7Le caractère dominant de cette période (1800 à 1889), c’est que jamais dans l’histoire de la société française, l’Ecole n’a été aussi proche des Français. Le fait est marquant pour la gymnastique : l’Ecole est la nation12. La culture physique se fonde dans l’unité et non dans la diversité, tant dans son idéologie que dans ses pratiques. L’écolier est enserré dans un vaste réseau éducatif qui, de l’Ecole aux Bataillons scolaires en passant par les sociétés conscriptives contribuera à le conformer corps et âme aux idéaux républicains. La France deviendra pendant cette période un vaste territoire pédagogique : elle est une Ecole, elle est un foyer de contamination culturelle.
8Certes, l’Ecole conservera une certaine spécificité.

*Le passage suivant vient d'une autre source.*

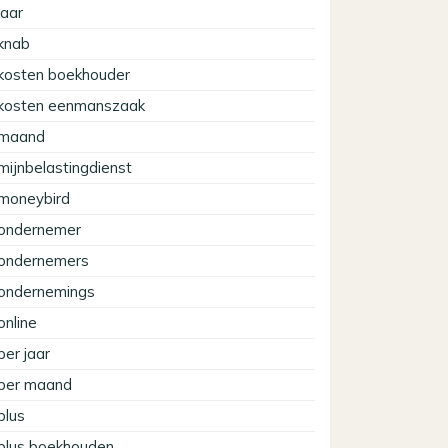
jaar
knab
kosten boekhouder
kosten eenmanszaak
maand
mijnbelastingdienst
moneybird
ondernemer
ondernemers
ondernemings
online
per jaar
per maand
plus
plus boekhouden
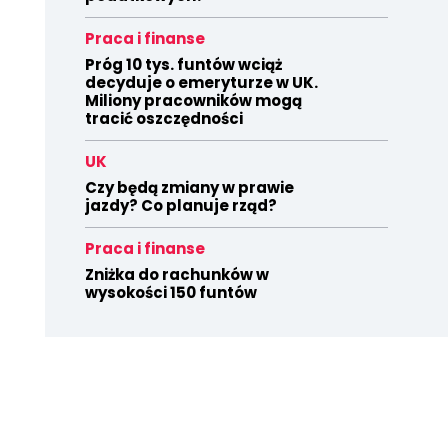
Praca i finanse
Próg 10 tys. funtów wciąż
decyduje o emeryturze w UK.
Miliony pracowników mogą
tracić oszczędności
UK
Czy będą zmiany w prawie
jazdy? Co planuje rząd?
Praca i finanse
Zniżka do rachunków w
wysokości 150 funtów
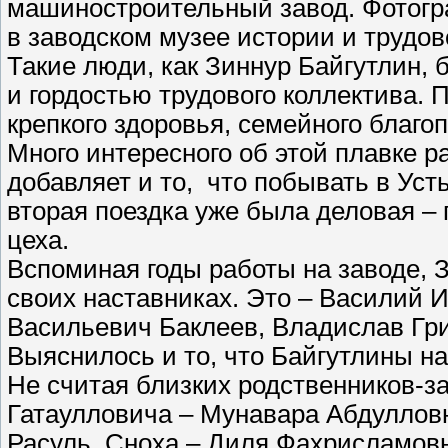
машиностроительный завод. Фотогра
в заводском музее истории и трудо
Такие люди, как Зиннур Байгутлин, 
и гордостью трудового коллектива.
крепкого здоровья, семейного благо
Много интересного об этой плавке р
добавляет и то, что побывать в Уст
вторая поездка уже была деловая – 
цеха.
Вспоминая годы работы на заводе, 
своих наставниках. Это – Василий 
Васильевич Баклеев, Владислав Гри
Выяснилось и то, что Байгутлины н
Не считая близких родственников-з
Гатаулловича – Мунавара Абдуллов
Расуль. Сноха – Диля Фахрисламовн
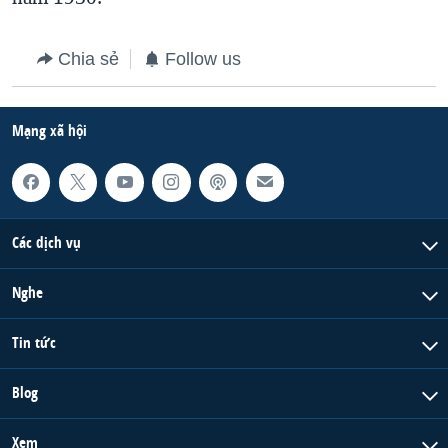
Chia sẻ
Follow us
Mạng xã hội
Các dịch vụ
Nghe
Tin tức
Blog
Xem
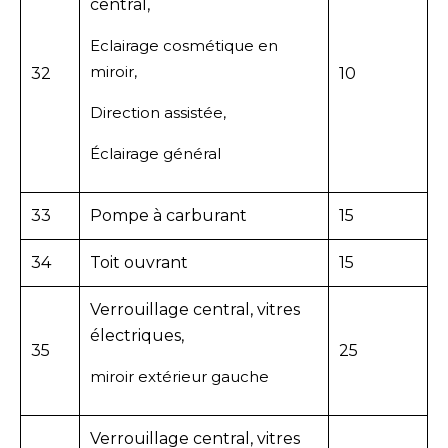
central,
Eclairage cosmétique en
miroir,
32
10
Direction assistée,
Éclairage général
33
Pompe à carburant
15
34
Toit ouvrant
15
Verrouillage central, vitres
électriques,
35
25
miroir extérieur gauche
Verrouillage central, vitres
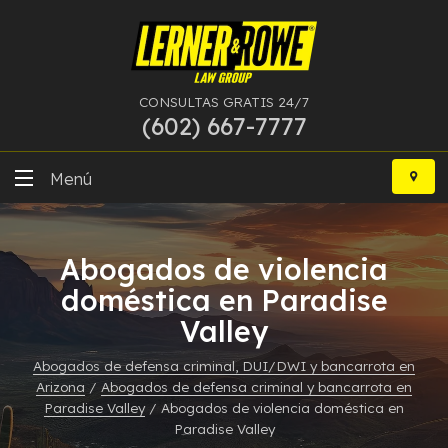
CONSULTAS GRATIS 24/7
(602) 667-7777
Ir
al
Menú
contenido
DUI
Abogados de violencia
Delitos Graves
doméstica en Paradise
Valley
Bancarrota
Abogados de defensa criminal, DUI/DWI y bancarrota en
Más Especialidades
Arizona
/
Abogados de defensa criminal y bancarrota en
Paradise Valley
/
Abogados de violencia doméstica en
Recursos
Paradise Valley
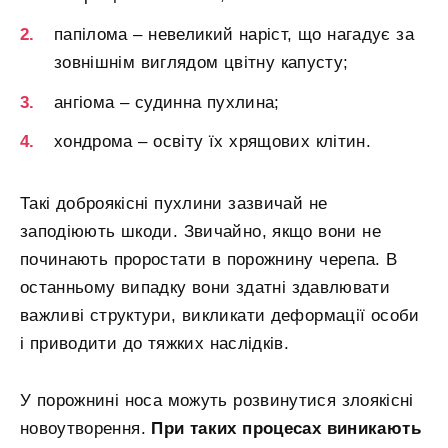
папілома – невеликий наріст, що нагадує за
зовнішнім виглядом цвітну капусту;
ангіома – судинна пухлина;
хондрома – освіту їх хрящових клітин.
Такі доброякісні пухлини зазвичай не
заподіюють шкоди. Звичайно, якщо вони не
починають проростати в порожнину черепа. В
останньому випадку вони здатні здавлювати
важливі структури, викликати деформації особи
і приводити до тяжких наслідків.
У порожнині носа можуть розвинутися злоякісні
новоутворення.
При таких процесах виникають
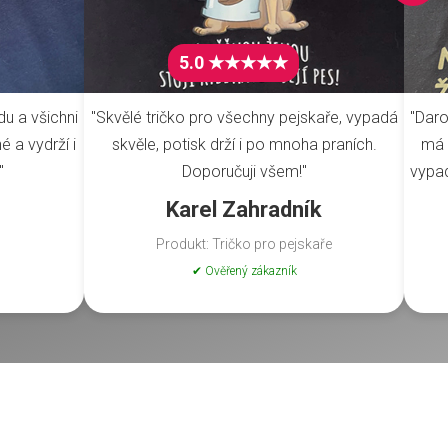
5.0 ★★★★★
du a všichni
"Skvělé tričko pro všechny pejskaře, vypadá
"Daro
é a vydrží i
skvěle, potisk drží i po mnoha praních.
má 
"
Doporučuji všem!"
vypad
Karel Zahradník
Produkt: Tričko pro pejskaře
✔ Ověřený zákazník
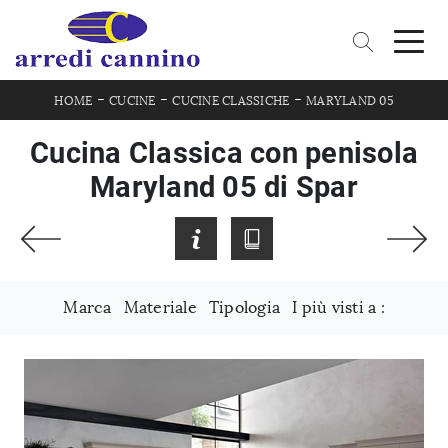
-
-
-
HOME
CUCINE
CUCINE CLASSICHE
MARYLAND 05
Cucina Classica con penisola
Maryland 05 di Spar
Marca
Materiale
Tipologia
I più visti a :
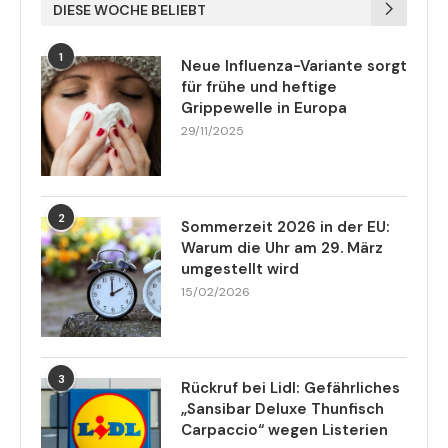
DIESE WOCHE BELIEBT
1
Neue Influenza-Variante sorgt
für frühe und heftige
Grippewelle in Europa
29/11/2025
2
Sommerzeit 2026 in der EU:
Warum die Uhr am 29. März
umgestellt wird
15/02/2026
3
Rückruf bei Lidl: Gefährliches
„Sansibar Deluxe Thunfisch
Carpaccio“ wegen Listerien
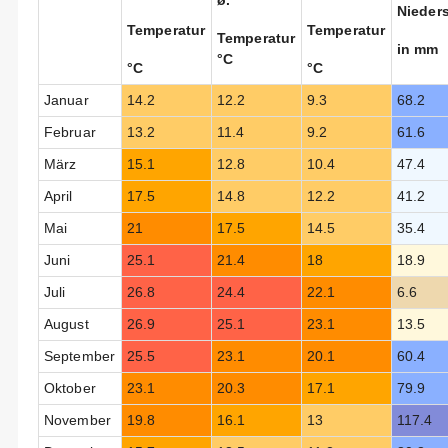
ø.
Nieder
Temperatur
Temperatur
Temperatur
in mm
°C
°C
°C
Januar
14.2
12.2
9.3
68.2
Februar
13.2
11.4
9.2
61.6
März
15.1
12.8
10.4
47.4
April
17.5
14.8
12.2
41.2
Mai
21
17.5
14.5
35.4
Juni
25.1
21.4
18
18.9
Juli
26.8
24.4
22.1
6.6
August
26.9
25.1
23.1
13.5
September
25.5
23.1
20.1
60.4
Oktober
23.1
20.3
17.1
79.9
November
19.8
16.1
13
117.4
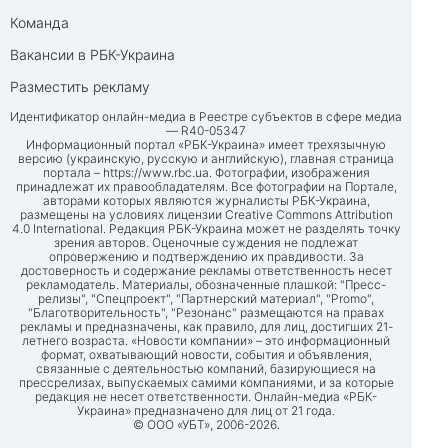
Команда
Вакансии в РБК-Украина
Разместить рекламу
Идентификатор онлайн-медиа в Реестре субъектов в сфере медиа
— R40-05347
Информационный портал «РБК-Украина» имеет трехязычную
версию (украинскую, русскую и английскую), главная страница
портала –
https://www.rbc.ua
. Фотографии, изображения
принадлежат их правообладателям. Все фотографии на Портале,
авторами которых являются журналисты РБК-Украина,
размещены на условиях лицензии Creative Commons Attribution
4.0 International. Редакция РБК-Украина может не разделять точку
зрения авторов. Оценочные суждения не подлежат
опровержению и подтверждению их правдивости. За
достоверность и содержание рекламы ответственность несет
рекламодатель. Материалы, обозначенные плашкой: "Пресс-
релизы", "Спецпроект", "Партнерский материал", "Promo",
"Благотворительность", "Резонанс" размещаются на правах
рекламы и предназначены, как правило, для лиц, достигших 21-
летнего возраста. «Новости компании» – это информационный
формат, охватывающий новости, события и объявления,
связанные с деятельностью компаний, базирующиеся на
прессрелизах, выпускаемых самими компаниями, и за которые
редакция не несет ответственности. Онлайн-медиа «РБК-
Украина» предназначено для лиц от 21 года.
© ООО «УБТ», 2006-2026.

En devenant en principe le point de passage obligé de la jeunesse âgée de six à treize ans, elle sera contrainte de systématiser son organisation pédagogique. Les plans d’études seront affinés, les méthodes d’enseignement feront l’objet d’une attention pointilleuse. Les instituteurs recevront une formation à l’enseignement de la gymnastique dans les Ecoles Normales et les plans de recrutement des professeurs de gymnastique seront associés à une refonte progressive des programmes. Mais, sur le terrain, quel que soit le lieu institutionnel où se dispensera l’instruction physique des enfants et des adolescents, les compétences de l’instituteur, du professeur de gymnastique, de l’instructeur militaire se confondent. L’ère n’est pas propice à la prise en compte des spécificités et des différences. L’état d’urgence incline plutôt à la normalisation culturelle. L’Ecole, les bataillons scolaires, les sociétés conscriptives conjuguent leurs efforts pour promouvoir, dans une mobilisation acculturante et homogénéisante, l’instruction physique nationale.
Notes de bas de page
1 Mayeur J.M., Les débuts de la IIIème République..., op.cit., p. 95.
2 Mayeur J.M., ibid. p. 113-114.
3 Weber E., La fin des terroirs..., op.cit., p. 690.
4 Mayeur J.M., Les débuts de la IIIème République..., op.cit., p. 52.
5 Thabault R., Mon village, l’ascension d’un peuple, 1848-1914, Paris, Delagrave, 1945, p. 194.
6 B.A.M.I.P. no 449, loi du 27/1/1880, art. premier.
7 Discours de Jules Ferry aux sociétés de gymnastique à Reims, le 3/6/1882, B.A.M.I.P. no 495.
8 Ibid., p. 424.
9 Girardet R., L’idée coloniale en France de 1871 à 1962, Paris, La Table ronde, 1972, p. 102.
10 Eugen Weber, Aimez-vous les Stades ? op.cit., p. 219.
11 Ozouf M., L’Ecole, l’Eglise et la République, Paris, éd. Cana/J. Offredo, 1982, p. 112-113.
12 L’affirmation doit être nuancée, car l’Ecole (et la gymnastique) ne font pas véritablement l’unanimité. Il reste que le caractère dominant de cette période est celui d’une volonté politique de mobilisation nationale des masses.